Scrapbookpages Blog

January 6, 2016

Jewish Degenerate art which Hitler hated

Filed under: Dachau, Germany, Holocaust — Tags: , , — furtherglory @ 8:40 am
New Holocaust Museum in Skokie, Illinois

New Holocaust Museum in Skokie, Illinois

You can read about the new Holocaust museum in Skokie in this news article: http://chicagotonight.wttw.com/2016/01/05/architecture-tells-its-own-story-illinois-holocaust-museum

The architecture of the Museum is an example of the “degenerate art” which Hitler hated.
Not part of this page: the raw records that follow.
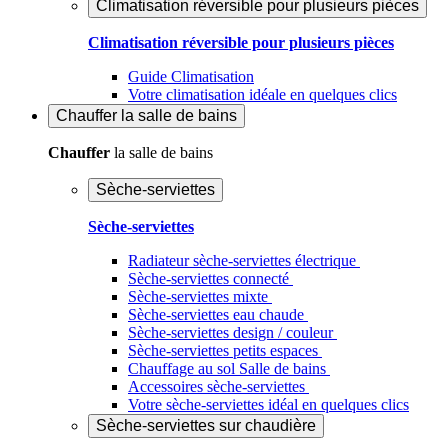
Climatisation réversible pour plusieurs pièces
Climatisation réversible pour plusieurs pièces
Guide Climatisation
Votre climatisation idéale en quelques clics
Chauffer
la salle de bains
Chauffer
la salle de bains
Sèche-serviettes
Sèche-serviettes
Radiateur sèche-serviettes électrique
Sèche-serviettes connecté
Sèche-serviettes mixte
Sèche-serviettes eau chaude
Sèche-serviettes design / couleur
Sèche-serviettes petits espaces
Chauffage au sol Salle de bains
Accessoires sèche-serviettes
Votre sèche-serviettes idéal en quelques clics
Sèche-serviettes sur chaudière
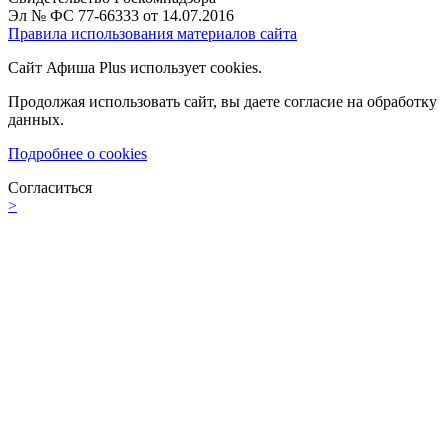
Эл № ФС 77-66333 от 14.07.2016
Правила использования материалов сайта
Сайт Афиша Plus использует cookies.
Продолжая использовать сайт, вы даете согласие на обработку
данных.
Подробнее о cookies
Согласиться
>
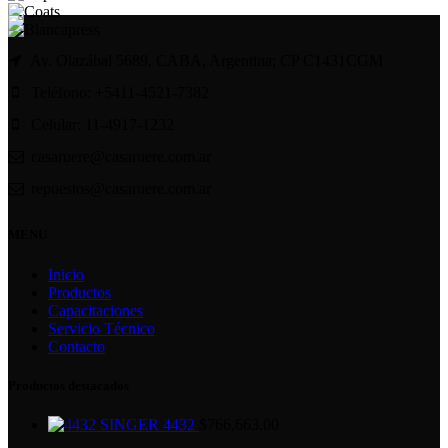
Av. Olazábal 5689, CABA, Argentina; CP C1431CGM
Teléfono: +5411-4521-7382
Celular: 11-4917-1232
casaruere@casaruere.com.ar
repuestos@casaruere.com.ar
MENU
Inicio
Productos
Capacitaciones
Servicio Técnico
Contacto
Productos destacados
SINGER 4432
$
766,663.00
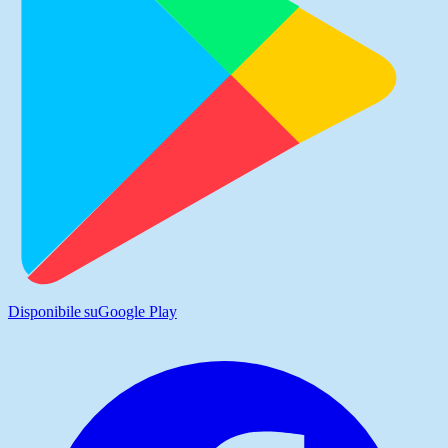
Disponibile su
Google Play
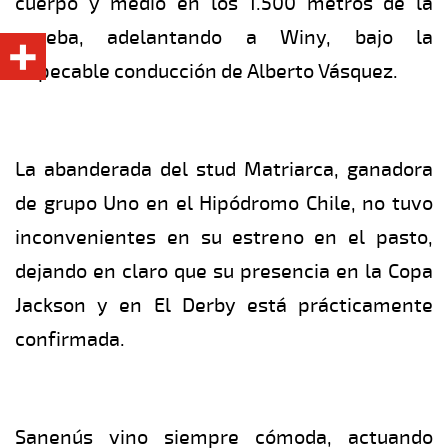
cuerpo y medio en los 1.500 metros de la
prueba, adelantando a Winy, bajo la
impecable conducción de Alberto Vásquez.
La abanderada del stud Matriarca, ganadora
de grupo Uno en el Hipódromo Chile, no tuvo
inconvenientes en su estreno en el pasto,
dejando en claro que su presencia en la Copa
Jackson y en El Derby está prácticamente
confirmada.
Sanenús vino siempre cómoda, actuando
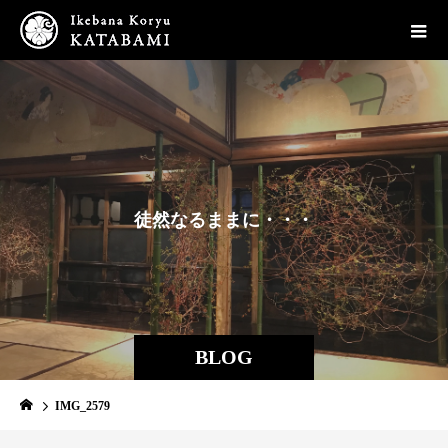
徒
然
な
る
ま
ま
に
・
・
・
BLOG
IMG_2579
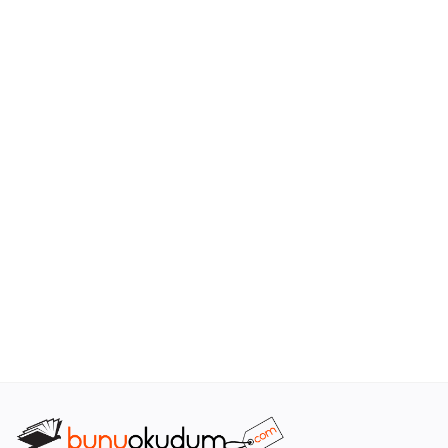
Araştırma - Tarih
Bilim
Din Tasavvuf
Felsefe
Hobi Kitapları
Sanat - Tasarım
Çizgi Roman
Mizah
Mitoloji Efsane
Diğer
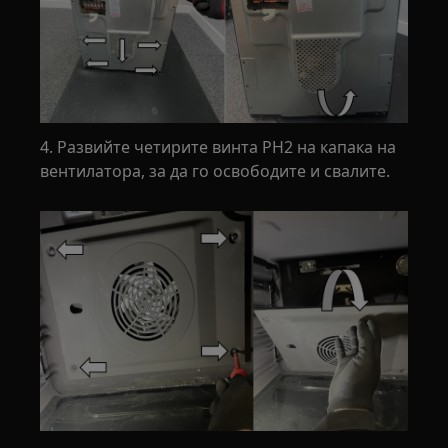
4. Развийте четирите винта PH2 на капака на
вентилатора, за да го освободите и свалите.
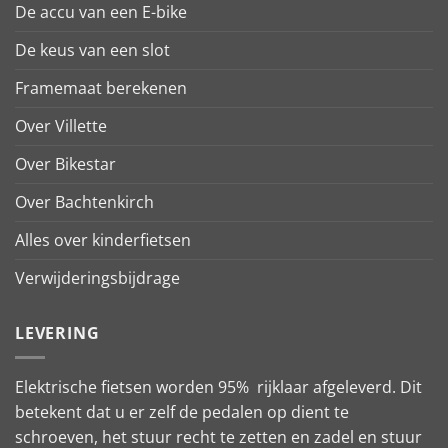
De accu van een E-bike
De keus van een slot
Framemaat berekenen
Over Villette
Over Bikestar
Over Bachtenkirch
Alles over kinderfietsen
Verwijderingsbijdrage
LEVERING
Elektrische fietsen worden 95% rijklaar afgeleverd. Dit
betekent dat u er zelf de pedalen op dient te
schroeven, het stuur recht te zetten en zadel en stuur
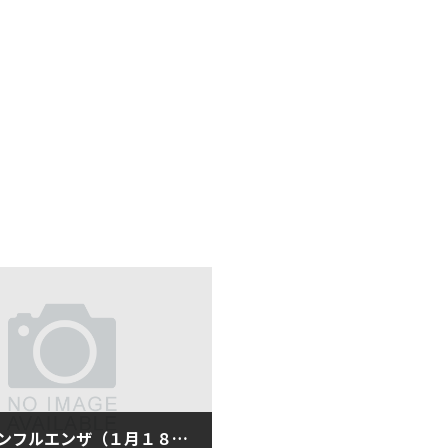
受験とインフルエンザ（１月１８日金曜日）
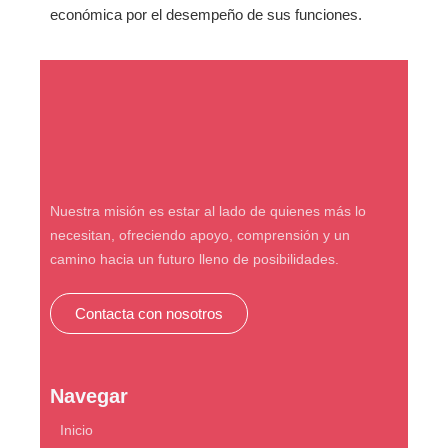
económica por el desempeño de sus funciones.
Nuestra misión es estar al lado de quienes más lo
necesitan, ofreciendo apoyo, comprensión y un
camino hacia un futuro lleno de posibilidades.
Contacta con nosotros
Navegar
Inicio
The following quote is from the news article:

Originally opened as a small storefront in Skokie in 1984, the Illinois Holocaust Museum initially came out of a protest to a neo-Nazi rally in the late 1970s. The rally never happened and instead, in 1981, the Holocaust Memorial Foundation of Illinois was formed, largely via the efforts of local survivors.

I previously blogged about “degenerate art” which Hitler hated: https://furtherglory.wordpress.com/2010/04/17/entartete-kunst-degenerate-art/

My photo of artwork at Dachau

My 1998 photo of artwork at Dachau Memorial site

 

My photo of the back side of the Dachau monument

My photo of the back side of the Dachau monument, taken in the rain

The point that I am trying to make here, dear readers, is that there was a vast difference between the thinking of the Jews and the thinking of Hitler and the Nazis.  Hitler wanted the Jews out of Germany because he wanted a country for the German people, not a country for Jews.

This quote is from the beginning of the news article, cited above:

Like Star Wars, the space we’re currently standing in has physical “light” and “dark” sides, says my tour guide, a petite blonde who grew up in Chicago and “geeks out” over all things architecture.

She’s referring to a critical component of the overarching design of the Illinois Holocaust Museum and Education Center, a building designed by Chicago architect Stanley Tigerman which opened to the public in 2009. The light and dark refer to the architectural experience visitors are meant to have as they move through the museum, beginning with a stark industrial feel at the onset, ultimately moving towards rounded white rooms flooded with natural light. At the time it opened, Chicago Tribune architectural critic Blair Kamin called it both “moving and flawed.”

Today, we’ve just missed the school tours and the building is relatively quiet, save for TVs in the exhibits, many of which contain survivors talking, remembering.